In my re-enactor clothes, I usually cut the fabrics down to 22" widths so I'm forced to piece them accurately. I also plan to do more with my loom that weaves 22" for these purposes. One thing I find is that seaming 22" wide fabrics sometimes lends more structural strength or other serendipitous advantages, and invariably teaches me something about why the garments were made the way they were, which usually has something to do with using the grain or bias or selvage of the fabric. The most fun was a short circle cloak, because the narrow pieces (two quarter-circles for the front and a half-circle for the back, 22" radius) meant putting seams down each side, which helped it hang properly at the shoulders, and also gave me lovely selvages for both sides of the front opening.

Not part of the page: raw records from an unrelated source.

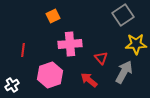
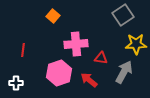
orange square: rotated 24 degrees counterclockwise
pink cross: moved 6 px right
red triangle: rotated 40 degrees counterclockwise
pink hexagon: moved 9 px right, 2 px up
white cross: moved 4 px right, 2 px up; rotated 32 degrees clockwise
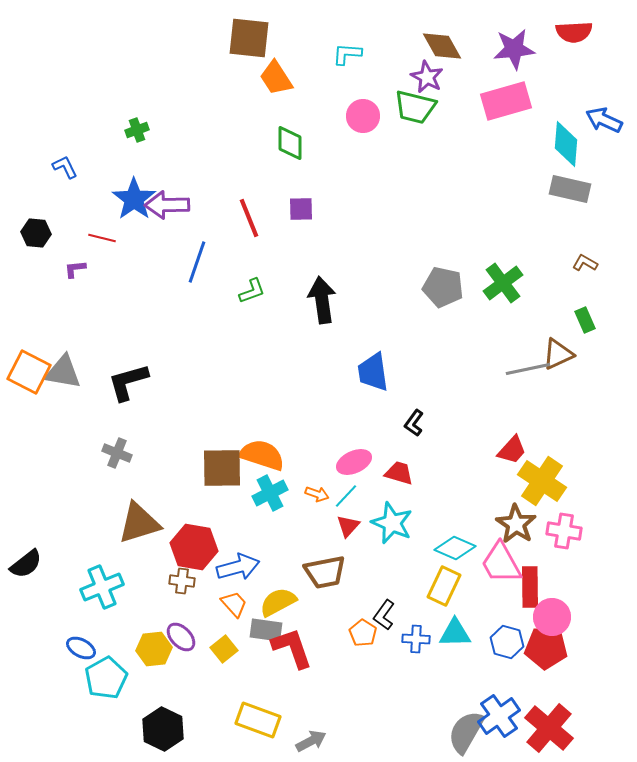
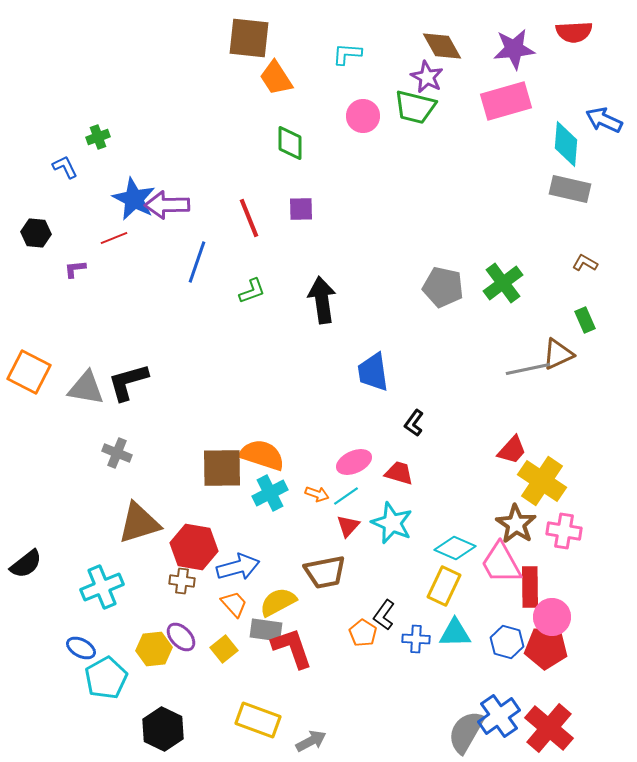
green cross at (137, 130): moved 39 px left, 7 px down
blue star at (134, 199): rotated 9 degrees counterclockwise
red line at (102, 238): moved 12 px right; rotated 36 degrees counterclockwise
gray triangle at (63, 372): moved 23 px right, 16 px down
cyan line at (346, 496): rotated 12 degrees clockwise
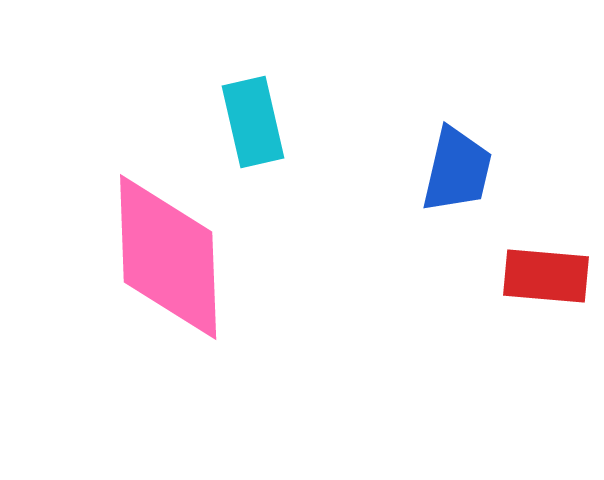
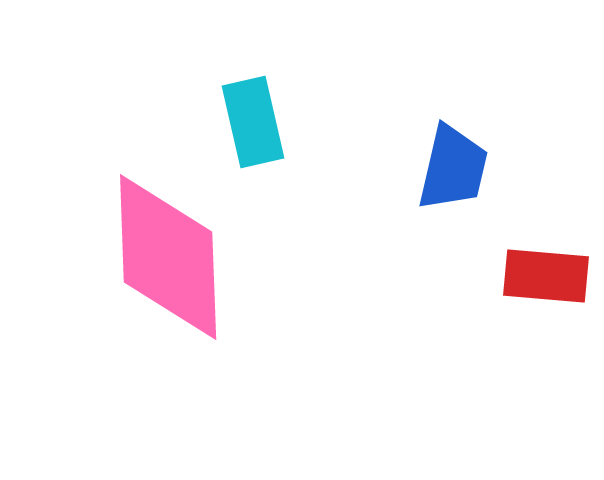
blue trapezoid: moved 4 px left, 2 px up
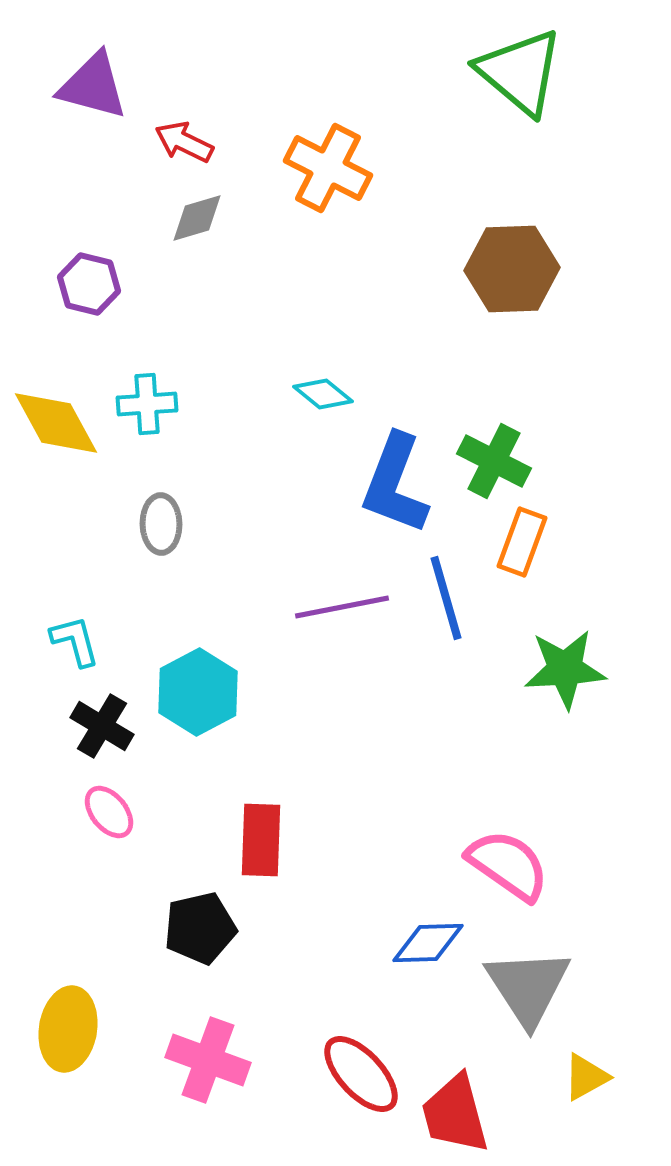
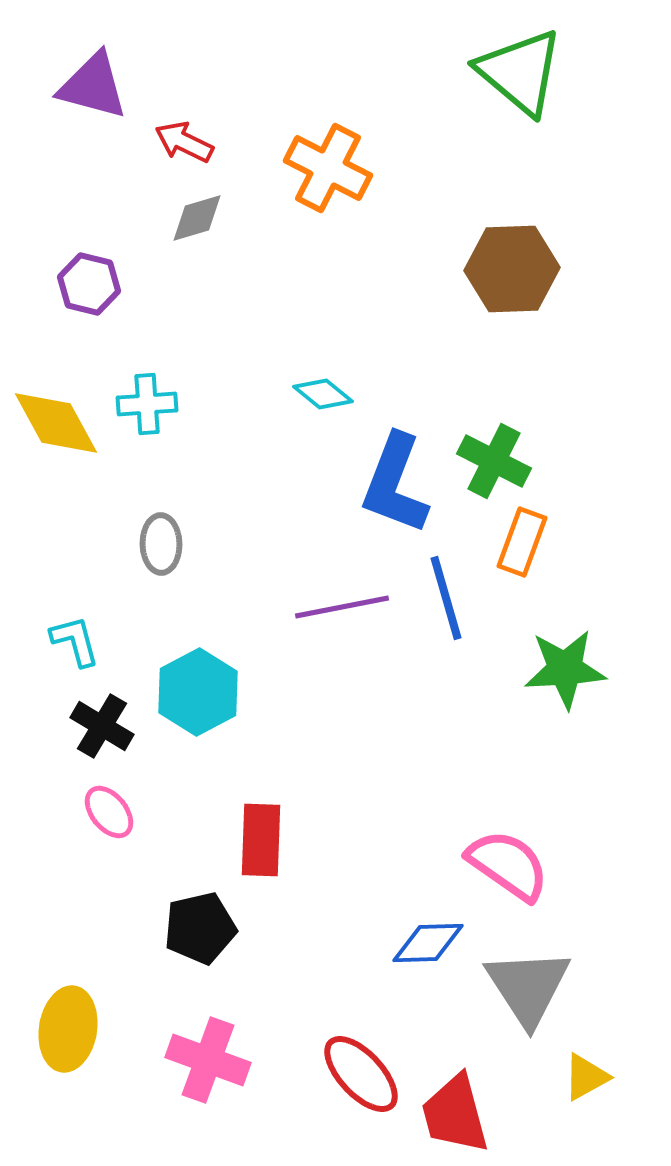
gray ellipse: moved 20 px down
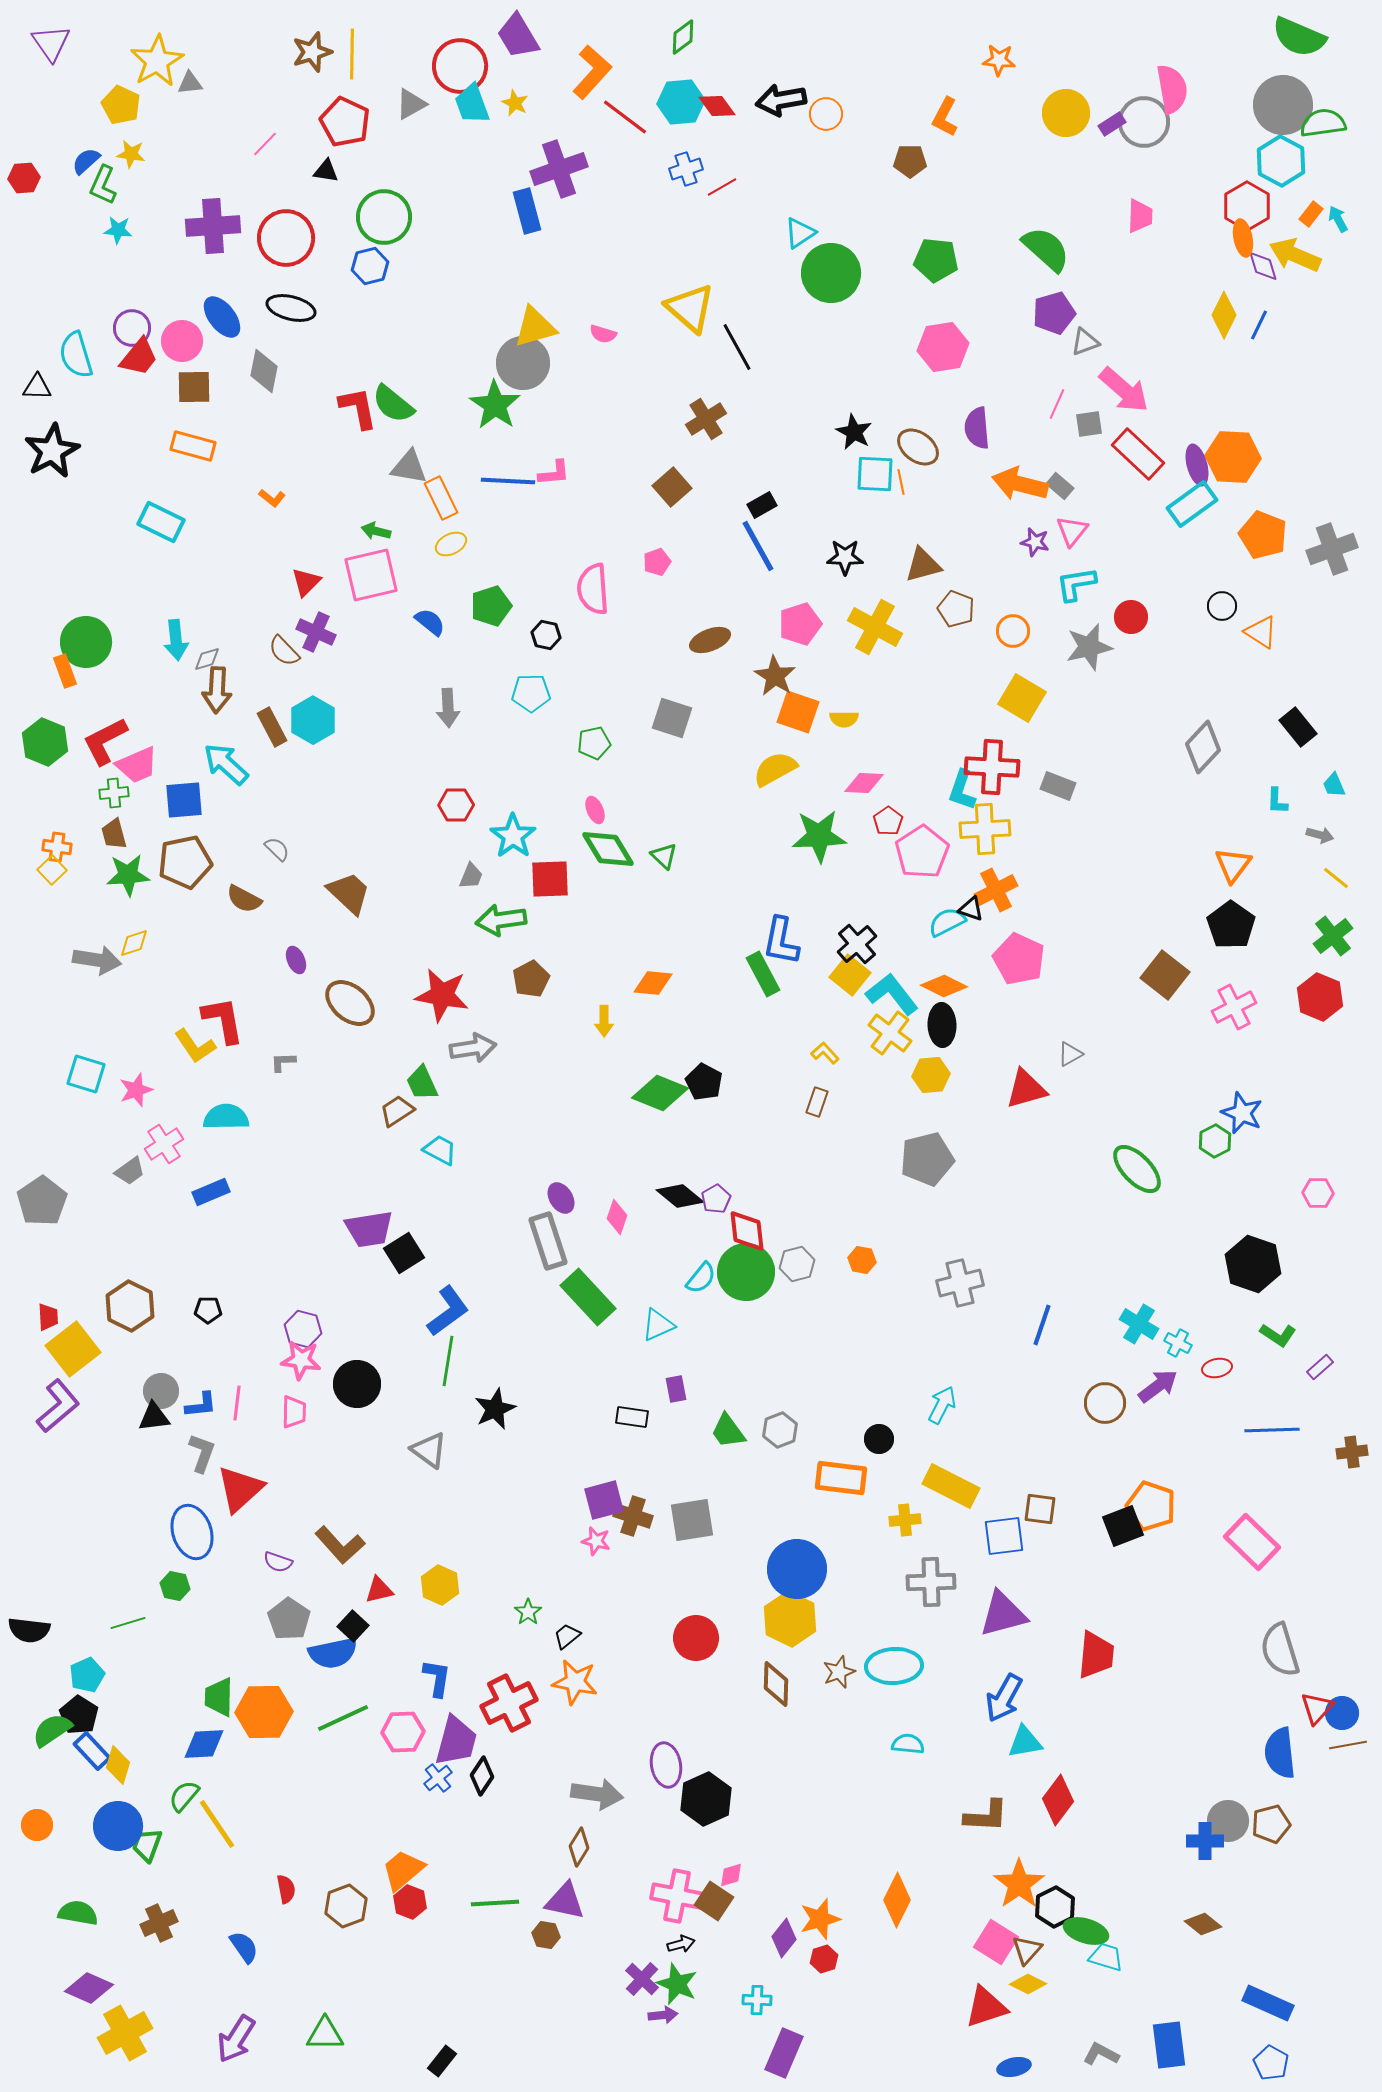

When I am overweight (as now) I cheat for shifts and cut a little wider width (about 24") that will give me enough room round the middle while still cutting front and back as one piece (gussets take care of the hips but I like a little ease through the chest that the underarm gussets don't always accommodate.) This on the theory that my fatness is itself a modernism, and in period I would doubtless me at least four inches less around!
Lauren

Lauren M. Walker
[EMAIL PROTECTED]



On May 3, 2007, at 8:40 PM, Carmen Beaudry wrote:

Frankly, I thinking working with fabrics in authentic widths would be a
blast.  But then, I'm here more for the historical/reenactment end of
things. And if I ever win the lottery (not that I play, mind you, but....), then porsches be darned, I'm getting some of those exquisite silk velvets
that cost, what was it, 1500? 1600? euro/meter?
--Sue

I'm with you there....and then I want to just roll around on it for a while.